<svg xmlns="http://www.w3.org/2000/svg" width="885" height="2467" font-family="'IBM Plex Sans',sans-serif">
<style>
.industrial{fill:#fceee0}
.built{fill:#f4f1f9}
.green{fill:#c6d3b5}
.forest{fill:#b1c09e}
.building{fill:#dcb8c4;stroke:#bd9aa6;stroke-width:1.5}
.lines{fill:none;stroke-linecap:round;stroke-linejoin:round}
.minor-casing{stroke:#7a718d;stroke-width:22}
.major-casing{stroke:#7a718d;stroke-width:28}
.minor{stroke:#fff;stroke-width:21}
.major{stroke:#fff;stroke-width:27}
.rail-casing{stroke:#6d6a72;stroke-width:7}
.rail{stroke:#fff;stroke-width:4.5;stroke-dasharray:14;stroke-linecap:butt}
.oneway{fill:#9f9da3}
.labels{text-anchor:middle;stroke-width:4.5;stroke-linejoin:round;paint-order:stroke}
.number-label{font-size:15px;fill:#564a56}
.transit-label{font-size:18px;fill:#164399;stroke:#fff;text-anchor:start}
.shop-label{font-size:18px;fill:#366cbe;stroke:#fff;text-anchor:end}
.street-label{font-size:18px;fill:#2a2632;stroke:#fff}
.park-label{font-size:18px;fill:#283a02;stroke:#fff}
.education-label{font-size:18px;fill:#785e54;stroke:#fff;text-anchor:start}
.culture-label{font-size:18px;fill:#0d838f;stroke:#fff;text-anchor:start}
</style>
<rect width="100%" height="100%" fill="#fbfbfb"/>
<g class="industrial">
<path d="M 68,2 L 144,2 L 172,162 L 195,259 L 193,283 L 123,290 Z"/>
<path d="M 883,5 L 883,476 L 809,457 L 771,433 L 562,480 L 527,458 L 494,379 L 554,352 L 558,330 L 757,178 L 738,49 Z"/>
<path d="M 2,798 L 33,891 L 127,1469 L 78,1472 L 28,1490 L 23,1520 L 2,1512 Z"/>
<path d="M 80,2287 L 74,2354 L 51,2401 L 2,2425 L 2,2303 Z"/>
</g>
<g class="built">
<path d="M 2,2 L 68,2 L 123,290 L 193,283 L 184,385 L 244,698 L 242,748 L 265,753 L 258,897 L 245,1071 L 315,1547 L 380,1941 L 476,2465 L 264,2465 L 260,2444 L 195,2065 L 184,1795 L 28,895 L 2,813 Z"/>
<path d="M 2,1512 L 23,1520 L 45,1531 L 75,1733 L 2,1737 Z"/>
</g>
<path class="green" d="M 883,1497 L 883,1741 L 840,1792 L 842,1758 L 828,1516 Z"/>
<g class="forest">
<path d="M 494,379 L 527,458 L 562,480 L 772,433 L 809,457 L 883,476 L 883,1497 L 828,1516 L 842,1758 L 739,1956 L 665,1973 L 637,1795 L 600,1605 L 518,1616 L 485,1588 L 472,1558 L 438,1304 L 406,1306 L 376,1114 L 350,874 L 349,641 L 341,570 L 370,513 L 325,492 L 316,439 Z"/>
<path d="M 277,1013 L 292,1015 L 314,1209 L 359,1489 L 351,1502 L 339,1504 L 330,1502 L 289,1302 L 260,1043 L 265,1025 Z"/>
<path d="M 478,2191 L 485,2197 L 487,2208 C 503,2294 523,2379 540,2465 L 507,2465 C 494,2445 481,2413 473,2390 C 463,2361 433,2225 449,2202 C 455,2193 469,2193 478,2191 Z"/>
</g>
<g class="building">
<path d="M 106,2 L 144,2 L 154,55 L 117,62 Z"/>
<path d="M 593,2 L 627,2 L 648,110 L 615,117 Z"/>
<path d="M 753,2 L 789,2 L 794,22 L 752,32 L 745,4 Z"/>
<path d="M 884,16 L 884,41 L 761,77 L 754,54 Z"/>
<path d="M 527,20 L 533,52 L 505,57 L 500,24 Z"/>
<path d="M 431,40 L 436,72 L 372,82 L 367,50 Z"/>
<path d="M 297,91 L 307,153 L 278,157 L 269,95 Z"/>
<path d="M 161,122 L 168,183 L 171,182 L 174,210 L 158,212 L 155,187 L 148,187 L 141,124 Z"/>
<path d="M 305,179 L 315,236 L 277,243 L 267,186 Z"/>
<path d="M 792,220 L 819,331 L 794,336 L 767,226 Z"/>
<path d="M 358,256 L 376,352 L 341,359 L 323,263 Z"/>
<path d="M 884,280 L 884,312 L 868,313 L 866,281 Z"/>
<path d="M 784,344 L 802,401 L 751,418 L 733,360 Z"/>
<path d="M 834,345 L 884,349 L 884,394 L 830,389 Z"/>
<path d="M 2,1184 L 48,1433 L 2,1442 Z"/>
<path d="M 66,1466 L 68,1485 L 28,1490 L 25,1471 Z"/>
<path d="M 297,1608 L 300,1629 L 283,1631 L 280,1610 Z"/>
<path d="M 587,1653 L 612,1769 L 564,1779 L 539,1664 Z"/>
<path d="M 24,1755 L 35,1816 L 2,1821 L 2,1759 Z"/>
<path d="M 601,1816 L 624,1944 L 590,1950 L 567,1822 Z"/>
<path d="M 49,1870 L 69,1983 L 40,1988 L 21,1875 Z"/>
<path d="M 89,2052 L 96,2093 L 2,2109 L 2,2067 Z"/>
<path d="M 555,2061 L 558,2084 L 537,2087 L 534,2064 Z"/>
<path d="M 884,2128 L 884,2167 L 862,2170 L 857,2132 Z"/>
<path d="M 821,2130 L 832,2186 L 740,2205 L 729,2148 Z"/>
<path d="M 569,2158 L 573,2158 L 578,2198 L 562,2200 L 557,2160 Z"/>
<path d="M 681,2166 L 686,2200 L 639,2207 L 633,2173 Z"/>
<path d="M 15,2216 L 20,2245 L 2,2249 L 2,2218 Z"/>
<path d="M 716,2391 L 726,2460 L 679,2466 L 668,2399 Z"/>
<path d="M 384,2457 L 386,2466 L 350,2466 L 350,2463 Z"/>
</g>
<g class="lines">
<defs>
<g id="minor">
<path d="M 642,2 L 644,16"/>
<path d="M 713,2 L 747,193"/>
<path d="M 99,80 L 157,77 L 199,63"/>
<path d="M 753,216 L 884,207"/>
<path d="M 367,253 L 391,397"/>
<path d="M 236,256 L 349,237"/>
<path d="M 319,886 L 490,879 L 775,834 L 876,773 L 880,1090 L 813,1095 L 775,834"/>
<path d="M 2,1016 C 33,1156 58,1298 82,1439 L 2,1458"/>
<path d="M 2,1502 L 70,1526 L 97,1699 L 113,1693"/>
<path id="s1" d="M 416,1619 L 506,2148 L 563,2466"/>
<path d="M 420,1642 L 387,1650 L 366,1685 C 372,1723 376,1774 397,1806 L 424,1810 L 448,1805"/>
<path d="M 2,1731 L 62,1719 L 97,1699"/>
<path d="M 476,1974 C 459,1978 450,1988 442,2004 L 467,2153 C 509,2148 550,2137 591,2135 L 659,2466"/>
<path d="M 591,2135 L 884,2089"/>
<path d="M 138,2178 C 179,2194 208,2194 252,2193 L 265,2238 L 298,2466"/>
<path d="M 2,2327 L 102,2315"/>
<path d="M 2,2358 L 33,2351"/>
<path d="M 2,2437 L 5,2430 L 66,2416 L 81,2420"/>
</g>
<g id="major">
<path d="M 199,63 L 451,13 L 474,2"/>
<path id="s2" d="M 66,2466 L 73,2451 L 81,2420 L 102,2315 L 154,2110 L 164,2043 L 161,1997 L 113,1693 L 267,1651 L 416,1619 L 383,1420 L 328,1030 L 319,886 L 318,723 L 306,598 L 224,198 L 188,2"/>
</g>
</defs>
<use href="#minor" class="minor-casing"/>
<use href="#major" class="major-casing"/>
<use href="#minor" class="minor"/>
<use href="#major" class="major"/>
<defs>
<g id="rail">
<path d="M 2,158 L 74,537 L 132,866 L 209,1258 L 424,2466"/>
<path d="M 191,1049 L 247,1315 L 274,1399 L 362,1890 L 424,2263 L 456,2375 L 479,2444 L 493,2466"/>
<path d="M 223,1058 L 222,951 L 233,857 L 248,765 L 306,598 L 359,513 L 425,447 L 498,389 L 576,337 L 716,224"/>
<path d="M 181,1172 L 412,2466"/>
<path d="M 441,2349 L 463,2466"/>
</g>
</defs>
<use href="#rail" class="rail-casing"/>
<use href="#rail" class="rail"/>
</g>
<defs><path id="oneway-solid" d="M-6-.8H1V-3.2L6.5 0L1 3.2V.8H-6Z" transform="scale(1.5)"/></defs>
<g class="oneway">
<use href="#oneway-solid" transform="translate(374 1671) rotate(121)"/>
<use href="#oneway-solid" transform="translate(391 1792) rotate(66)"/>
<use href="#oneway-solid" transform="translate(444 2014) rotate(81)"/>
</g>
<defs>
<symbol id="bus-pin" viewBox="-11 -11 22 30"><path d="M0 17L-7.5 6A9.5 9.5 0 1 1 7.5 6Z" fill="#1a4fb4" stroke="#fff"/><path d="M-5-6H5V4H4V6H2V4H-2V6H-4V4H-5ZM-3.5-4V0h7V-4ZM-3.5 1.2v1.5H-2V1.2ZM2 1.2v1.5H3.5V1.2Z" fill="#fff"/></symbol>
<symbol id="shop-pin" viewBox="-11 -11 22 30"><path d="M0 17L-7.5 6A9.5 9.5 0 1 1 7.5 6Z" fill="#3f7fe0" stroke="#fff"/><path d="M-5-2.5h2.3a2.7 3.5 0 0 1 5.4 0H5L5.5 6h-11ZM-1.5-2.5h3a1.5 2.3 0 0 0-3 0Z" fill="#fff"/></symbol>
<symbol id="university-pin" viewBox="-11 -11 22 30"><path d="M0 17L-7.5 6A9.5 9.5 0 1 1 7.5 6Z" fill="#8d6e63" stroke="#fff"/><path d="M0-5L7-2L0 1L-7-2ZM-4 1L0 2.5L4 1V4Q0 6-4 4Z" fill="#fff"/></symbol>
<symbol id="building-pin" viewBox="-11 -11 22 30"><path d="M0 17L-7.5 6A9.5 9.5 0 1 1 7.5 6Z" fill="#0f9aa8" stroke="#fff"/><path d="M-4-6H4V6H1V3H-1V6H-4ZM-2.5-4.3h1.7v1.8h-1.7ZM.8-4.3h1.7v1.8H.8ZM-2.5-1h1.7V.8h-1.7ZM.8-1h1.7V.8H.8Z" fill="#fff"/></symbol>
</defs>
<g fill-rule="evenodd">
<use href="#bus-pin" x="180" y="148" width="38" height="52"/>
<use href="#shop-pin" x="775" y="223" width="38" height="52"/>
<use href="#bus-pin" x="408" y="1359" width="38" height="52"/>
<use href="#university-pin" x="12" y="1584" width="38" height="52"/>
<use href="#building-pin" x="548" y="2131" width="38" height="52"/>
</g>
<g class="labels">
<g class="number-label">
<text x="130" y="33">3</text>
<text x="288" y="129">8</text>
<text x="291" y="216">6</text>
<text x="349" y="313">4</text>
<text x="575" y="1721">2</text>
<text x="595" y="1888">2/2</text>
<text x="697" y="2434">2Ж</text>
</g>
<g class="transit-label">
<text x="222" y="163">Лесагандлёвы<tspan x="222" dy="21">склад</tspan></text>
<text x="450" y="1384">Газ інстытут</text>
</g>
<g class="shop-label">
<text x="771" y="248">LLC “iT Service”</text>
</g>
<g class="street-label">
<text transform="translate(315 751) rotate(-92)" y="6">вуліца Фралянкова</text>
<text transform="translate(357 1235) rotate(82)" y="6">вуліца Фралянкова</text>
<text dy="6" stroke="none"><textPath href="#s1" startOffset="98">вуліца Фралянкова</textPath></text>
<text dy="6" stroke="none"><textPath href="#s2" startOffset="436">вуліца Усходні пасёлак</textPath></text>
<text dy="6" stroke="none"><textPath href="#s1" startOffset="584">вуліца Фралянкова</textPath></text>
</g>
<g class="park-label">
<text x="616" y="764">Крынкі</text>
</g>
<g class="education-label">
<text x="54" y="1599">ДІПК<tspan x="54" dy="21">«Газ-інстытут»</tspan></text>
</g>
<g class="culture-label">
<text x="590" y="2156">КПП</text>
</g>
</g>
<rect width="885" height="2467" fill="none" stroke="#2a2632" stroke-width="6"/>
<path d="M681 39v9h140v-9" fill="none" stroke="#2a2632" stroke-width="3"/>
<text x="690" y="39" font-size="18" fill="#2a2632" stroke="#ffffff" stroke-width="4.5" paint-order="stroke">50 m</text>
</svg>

****************

## Prompt
Among the lines above, find those with the word "building" and list them.

## Problem solution
.building{fill:#dcb8c4;stroke:#bd9aa6;stroke-width:1.5}
<g class="building">
<symbol id="building-pin" viewBox="-11 -11 22 30"><path d="M0 17L-7.5 6A9.5 9.5 0 1 1 7.5 6Z" fill="#0f9aa8" stroke="#fff"/><path d="M-4-6H4V6H1V3H-1V6H-4ZM-2.5-4.3h1.7v1.8h-1.7ZM.8-4.3h1.7v1.8H.8ZM-2.5-1h1.7V.8h-1.7ZM.8-1h1.7V.8H.8Z" fill="#fff"/></symbol>
<use href="#building-pin" x="548" y="2131" width="38" height="52"/>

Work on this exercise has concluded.